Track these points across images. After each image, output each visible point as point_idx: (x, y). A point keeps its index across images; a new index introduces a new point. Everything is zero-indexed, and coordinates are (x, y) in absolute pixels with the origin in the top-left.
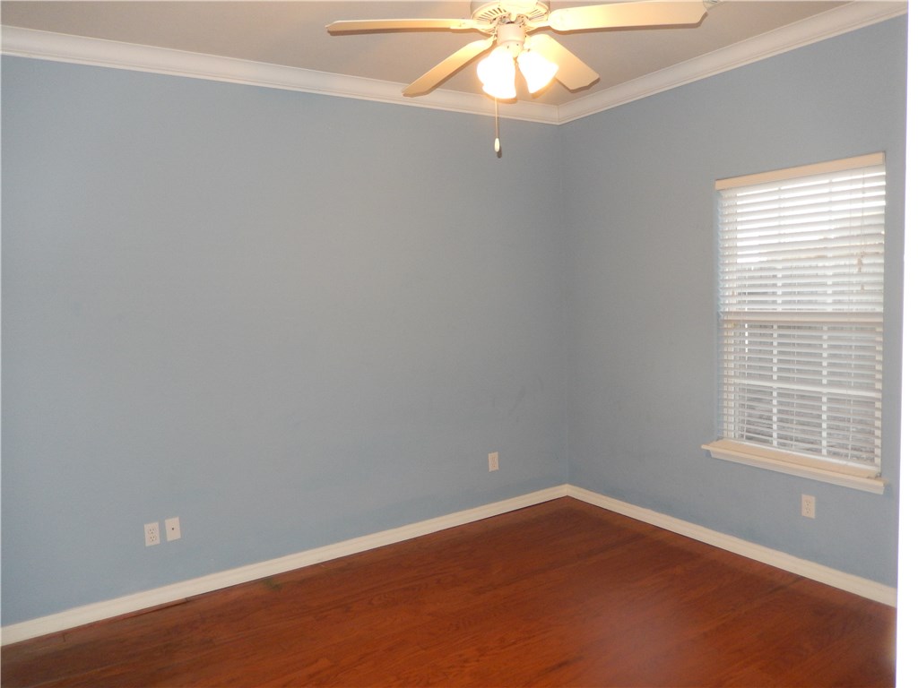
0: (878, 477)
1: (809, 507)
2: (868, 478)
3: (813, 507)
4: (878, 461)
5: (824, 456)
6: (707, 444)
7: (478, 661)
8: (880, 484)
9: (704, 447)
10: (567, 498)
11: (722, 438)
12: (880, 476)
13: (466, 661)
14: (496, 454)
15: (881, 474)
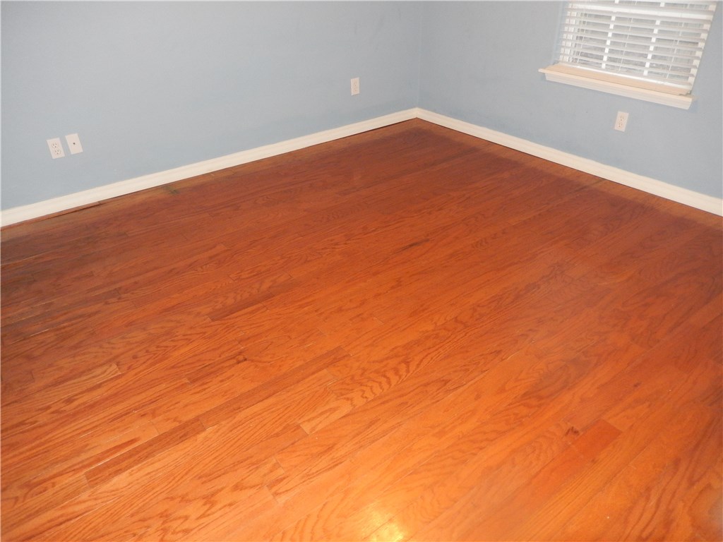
0: (689, 94)
1: (622, 121)
2: (681, 95)
3: (625, 122)
4: (691, 80)
5: (645, 77)
6: (544, 68)
7: (346, 244)
8: (689, 100)
9: (541, 70)
10: (417, 119)
11: (558, 62)
12: (690, 94)
13: (337, 244)
14: (357, 80)
15: (691, 92)
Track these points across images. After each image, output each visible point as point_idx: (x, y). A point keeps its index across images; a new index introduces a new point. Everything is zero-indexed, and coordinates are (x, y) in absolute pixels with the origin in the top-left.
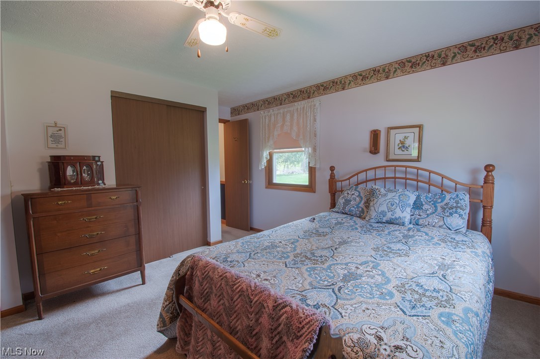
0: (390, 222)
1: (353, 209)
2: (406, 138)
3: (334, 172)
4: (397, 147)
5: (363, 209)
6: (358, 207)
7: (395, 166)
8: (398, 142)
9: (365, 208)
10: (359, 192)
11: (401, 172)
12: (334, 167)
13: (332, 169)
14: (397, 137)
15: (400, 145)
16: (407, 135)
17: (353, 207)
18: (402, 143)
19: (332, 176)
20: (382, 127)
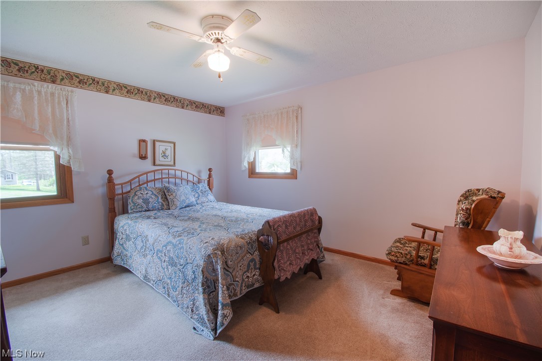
0: (188, 206)
1: (155, 205)
2: (166, 149)
3: (113, 175)
4: (161, 156)
5: (162, 203)
6: (159, 203)
7: (162, 170)
8: (161, 152)
9: (163, 202)
10: (152, 191)
11: (166, 174)
12: (112, 171)
13: (110, 172)
14: (160, 148)
15: (163, 154)
16: (167, 147)
17: (155, 203)
18: (164, 153)
19: (110, 181)
20: (149, 138)
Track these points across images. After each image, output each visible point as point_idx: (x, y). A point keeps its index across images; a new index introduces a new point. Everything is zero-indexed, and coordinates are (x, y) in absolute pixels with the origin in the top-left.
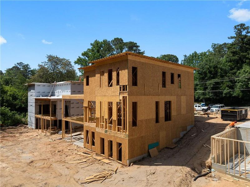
- - - - - - -
WHAT IS BEING ASKED
Retype the material above word for word, from its first line through the line that contains "15: (691, 92)", with both ends included. Leave the pictures out.

SOLUTION
Track these points across images. After each image, output each visible point as point_idx: (x, y). A point keeps its index across images; a new index introduces a new point. Everything is zero-indexed, and coordinates are (x, y) in absolute pixels with the origin in the top-left.
0: (878, 477)
1: (809, 507)
2: (868, 478)
3: (813, 507)
4: (878, 461)
5: (824, 456)
6: (707, 444)
7: (478, 661)
8: (880, 484)
9: (704, 447)
10: (567, 498)
11: (722, 438)
12: (880, 476)
13: (466, 661)
14: (496, 454)
15: (881, 474)
0: (689, 94)
1: (622, 121)
2: (681, 95)
3: (625, 122)
4: (691, 80)
5: (645, 77)
6: (544, 68)
7: (346, 244)
8: (689, 100)
9: (541, 70)
10: (417, 119)
11: (558, 62)
12: (690, 94)
13: (337, 244)
14: (357, 80)
15: (691, 92)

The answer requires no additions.